1. I am an espresso drinker. I have never drunk a flat white or a cappucino in my life. Londinium are, specifically, espresso roasters. MAny of the lighter roasts may make great milk drinks, they just don't wor

2. I do not like the current trend for acidic, light roast beans - but nor am I happy with most over roasted, robusta-loaded Italian beans. This isn't a matter of ignorance or an unsophisticated palate, simply a question of taste.

The strange thing is almost everybody I know (outside of this forum) has a similar attitude towards third-wave/HasBean style beans - actually even more adamantly than me. Which seems to me to leave a huge gap in the café market - I love the enthusiasm and dedication of all the new coffee shops that have opened up over the last few years, but they just don't offer the sort of espresso (and I assume others) really like.


----------



## Earlepap (Jan 8, 2012)

I had a shot of Dark Fluid's Schrodinger blend yesterday from their stall currently outside the Royal Festival Hall. It was smooth, chocolatey, rich with a bit of orange zest taste. It didn't fit in with the light roast/acidic zeitgeist - which I am a fan of also - but it's possible to like both!
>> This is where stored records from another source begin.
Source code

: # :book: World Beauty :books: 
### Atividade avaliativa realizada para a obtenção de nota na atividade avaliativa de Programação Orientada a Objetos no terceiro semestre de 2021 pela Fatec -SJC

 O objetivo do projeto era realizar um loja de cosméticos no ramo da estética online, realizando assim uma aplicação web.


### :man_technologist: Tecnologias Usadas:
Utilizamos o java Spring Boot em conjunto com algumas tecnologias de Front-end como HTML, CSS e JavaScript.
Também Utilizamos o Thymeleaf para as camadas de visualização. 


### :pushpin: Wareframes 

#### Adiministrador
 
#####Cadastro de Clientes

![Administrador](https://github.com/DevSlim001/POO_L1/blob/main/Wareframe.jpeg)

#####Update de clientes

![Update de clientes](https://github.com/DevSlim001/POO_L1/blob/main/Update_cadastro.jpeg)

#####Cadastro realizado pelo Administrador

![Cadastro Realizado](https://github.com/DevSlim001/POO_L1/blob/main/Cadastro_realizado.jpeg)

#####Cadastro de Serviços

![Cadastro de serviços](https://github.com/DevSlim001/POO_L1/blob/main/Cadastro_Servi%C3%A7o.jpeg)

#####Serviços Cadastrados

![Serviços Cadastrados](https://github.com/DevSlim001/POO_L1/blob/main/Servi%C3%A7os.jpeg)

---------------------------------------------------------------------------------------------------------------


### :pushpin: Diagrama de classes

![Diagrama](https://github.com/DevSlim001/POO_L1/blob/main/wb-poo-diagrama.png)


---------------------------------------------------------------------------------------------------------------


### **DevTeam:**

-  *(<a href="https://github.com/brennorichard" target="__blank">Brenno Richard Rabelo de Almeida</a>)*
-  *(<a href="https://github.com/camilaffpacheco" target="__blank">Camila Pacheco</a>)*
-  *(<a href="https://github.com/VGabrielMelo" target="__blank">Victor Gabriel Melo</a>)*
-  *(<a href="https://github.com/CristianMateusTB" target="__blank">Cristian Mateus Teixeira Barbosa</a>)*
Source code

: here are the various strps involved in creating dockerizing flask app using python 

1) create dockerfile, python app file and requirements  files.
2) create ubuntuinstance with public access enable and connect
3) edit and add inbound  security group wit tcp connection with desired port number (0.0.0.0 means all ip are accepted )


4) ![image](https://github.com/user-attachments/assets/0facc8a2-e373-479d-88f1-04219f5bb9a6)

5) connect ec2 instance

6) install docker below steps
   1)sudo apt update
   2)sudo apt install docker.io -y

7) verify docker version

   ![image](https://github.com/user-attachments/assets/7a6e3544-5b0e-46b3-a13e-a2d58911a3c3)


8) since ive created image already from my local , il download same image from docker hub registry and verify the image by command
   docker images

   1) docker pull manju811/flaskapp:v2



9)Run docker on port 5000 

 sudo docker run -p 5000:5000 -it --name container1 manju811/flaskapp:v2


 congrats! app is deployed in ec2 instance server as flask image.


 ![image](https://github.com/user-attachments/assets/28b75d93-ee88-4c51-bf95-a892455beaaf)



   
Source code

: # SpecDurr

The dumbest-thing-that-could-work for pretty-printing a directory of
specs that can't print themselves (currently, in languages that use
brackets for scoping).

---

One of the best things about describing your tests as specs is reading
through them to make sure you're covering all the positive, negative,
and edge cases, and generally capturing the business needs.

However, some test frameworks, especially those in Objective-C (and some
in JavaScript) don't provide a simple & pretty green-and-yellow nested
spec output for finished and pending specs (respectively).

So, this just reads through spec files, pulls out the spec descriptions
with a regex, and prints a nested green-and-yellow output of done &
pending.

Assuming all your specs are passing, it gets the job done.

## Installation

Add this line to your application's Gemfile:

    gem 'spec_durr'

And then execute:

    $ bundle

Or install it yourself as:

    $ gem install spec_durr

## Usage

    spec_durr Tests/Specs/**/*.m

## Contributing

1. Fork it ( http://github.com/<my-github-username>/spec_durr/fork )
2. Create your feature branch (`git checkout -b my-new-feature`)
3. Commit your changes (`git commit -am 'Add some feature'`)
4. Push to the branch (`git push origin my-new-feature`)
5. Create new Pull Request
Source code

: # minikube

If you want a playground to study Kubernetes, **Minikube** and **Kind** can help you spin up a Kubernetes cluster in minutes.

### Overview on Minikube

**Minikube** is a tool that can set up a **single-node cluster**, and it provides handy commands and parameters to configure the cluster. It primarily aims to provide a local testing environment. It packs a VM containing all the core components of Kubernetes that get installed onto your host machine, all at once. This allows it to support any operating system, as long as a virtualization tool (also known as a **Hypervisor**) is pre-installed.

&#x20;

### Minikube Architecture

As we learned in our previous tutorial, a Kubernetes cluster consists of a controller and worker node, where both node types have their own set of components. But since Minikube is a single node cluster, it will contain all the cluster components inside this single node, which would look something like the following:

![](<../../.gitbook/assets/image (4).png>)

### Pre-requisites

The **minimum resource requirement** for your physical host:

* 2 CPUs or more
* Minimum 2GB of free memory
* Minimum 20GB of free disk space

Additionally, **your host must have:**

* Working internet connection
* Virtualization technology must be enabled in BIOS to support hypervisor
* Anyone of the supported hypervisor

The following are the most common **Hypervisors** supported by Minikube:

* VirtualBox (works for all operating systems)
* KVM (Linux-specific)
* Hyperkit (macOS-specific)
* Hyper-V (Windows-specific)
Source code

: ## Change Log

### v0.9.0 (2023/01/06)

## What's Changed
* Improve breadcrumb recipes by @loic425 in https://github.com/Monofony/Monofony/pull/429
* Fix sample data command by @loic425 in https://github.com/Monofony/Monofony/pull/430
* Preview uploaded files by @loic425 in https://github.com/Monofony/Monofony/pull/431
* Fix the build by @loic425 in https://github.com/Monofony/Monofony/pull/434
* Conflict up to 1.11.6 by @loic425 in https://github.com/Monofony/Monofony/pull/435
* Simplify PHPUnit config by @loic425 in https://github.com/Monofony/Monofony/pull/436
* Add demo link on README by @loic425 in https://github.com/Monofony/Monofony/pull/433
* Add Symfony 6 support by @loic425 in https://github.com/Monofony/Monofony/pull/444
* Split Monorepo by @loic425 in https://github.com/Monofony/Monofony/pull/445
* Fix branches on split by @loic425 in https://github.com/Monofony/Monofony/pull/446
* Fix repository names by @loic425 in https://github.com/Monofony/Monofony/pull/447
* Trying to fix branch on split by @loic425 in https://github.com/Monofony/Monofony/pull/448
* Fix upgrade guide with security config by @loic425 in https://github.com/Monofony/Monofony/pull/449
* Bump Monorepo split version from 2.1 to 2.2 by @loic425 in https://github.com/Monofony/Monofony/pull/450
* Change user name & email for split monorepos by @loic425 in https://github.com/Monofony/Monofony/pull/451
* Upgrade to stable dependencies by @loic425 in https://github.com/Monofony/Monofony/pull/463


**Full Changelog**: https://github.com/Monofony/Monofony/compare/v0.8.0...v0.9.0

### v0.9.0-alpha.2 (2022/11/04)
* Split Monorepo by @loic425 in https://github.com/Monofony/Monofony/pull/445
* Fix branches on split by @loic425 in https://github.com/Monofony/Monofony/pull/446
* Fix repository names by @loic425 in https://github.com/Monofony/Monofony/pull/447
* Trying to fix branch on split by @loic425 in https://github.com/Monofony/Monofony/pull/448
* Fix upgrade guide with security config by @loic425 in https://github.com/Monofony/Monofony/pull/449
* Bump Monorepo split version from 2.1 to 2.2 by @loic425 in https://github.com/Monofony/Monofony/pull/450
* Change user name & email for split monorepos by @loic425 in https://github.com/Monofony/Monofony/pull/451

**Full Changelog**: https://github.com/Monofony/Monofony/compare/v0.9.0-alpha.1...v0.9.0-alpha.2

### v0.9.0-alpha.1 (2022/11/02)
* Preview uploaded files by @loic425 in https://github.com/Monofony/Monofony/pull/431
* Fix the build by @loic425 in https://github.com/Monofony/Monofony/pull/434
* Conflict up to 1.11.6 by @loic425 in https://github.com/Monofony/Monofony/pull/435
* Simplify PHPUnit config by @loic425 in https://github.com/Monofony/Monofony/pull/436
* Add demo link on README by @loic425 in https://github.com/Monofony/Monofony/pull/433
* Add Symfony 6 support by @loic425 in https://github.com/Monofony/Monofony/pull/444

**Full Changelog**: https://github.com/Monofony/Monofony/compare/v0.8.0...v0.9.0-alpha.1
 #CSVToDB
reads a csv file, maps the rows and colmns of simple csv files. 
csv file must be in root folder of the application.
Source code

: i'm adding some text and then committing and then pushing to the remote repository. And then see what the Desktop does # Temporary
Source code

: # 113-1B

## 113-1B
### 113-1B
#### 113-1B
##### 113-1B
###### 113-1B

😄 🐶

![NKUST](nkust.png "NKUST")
I'd like to try Londinium espresso, but I don't make espresso at home and sadly they don't seem to be used in many places. I had a shot from Scooter cafe a while ago but it wasn't great. Not that I'm writing them off from one shot - I was probably just unlucky that day.


----------



## RoloD (Oct 13, 2010)

Earlepap said:


> I had a shot of Dark Fluid's Schrodinger blend yesterday from their stall currently outside the Royal Festival Hall. It was smooth, chocolatey, rich with a bit of orange zest taste. It didn't fit in with the light roast/acidic zeitgeist - which I am a fan of also - but it's possible to like both!


Indeed it's possible to like both!

I was probably overstating my case to make a point, because I feel one style of coffee is now being presented as 'what coffee should really taste like'. I've had some great coffees from Square Mile, for instance, but, after searching around, I feel I've found my sweet spot with Londinium.

Don't know anything about Dark Fluid. Recommended?


----------



## Glenn (Jun 14, 2008)

RoloD said:


> Don't know anything about Dark Fluid. Recommended?


Without hijacking the thread - yes! Lawrence at Dark Fluid is a good roaster who knows his stuff. Continually improving and serving a small but growing number of appreciative clients


----------



## Earlepap (Jan 8, 2012)

RoloD said:


> Don't know anything about Dark Fluid. Recommended?


First time I'd tried them, but I enjoyed it. I know very little about them other than they have a stall at Brockley market on Saturdays, but I'm never in that neck of the woods. Only stumbled upon their stall yesterday as part of the cheese and wine festival currently happening on the Southbank. There's a coffee and chocolate festival a few weeks ago in the same spot. I think there'll be there too.


----------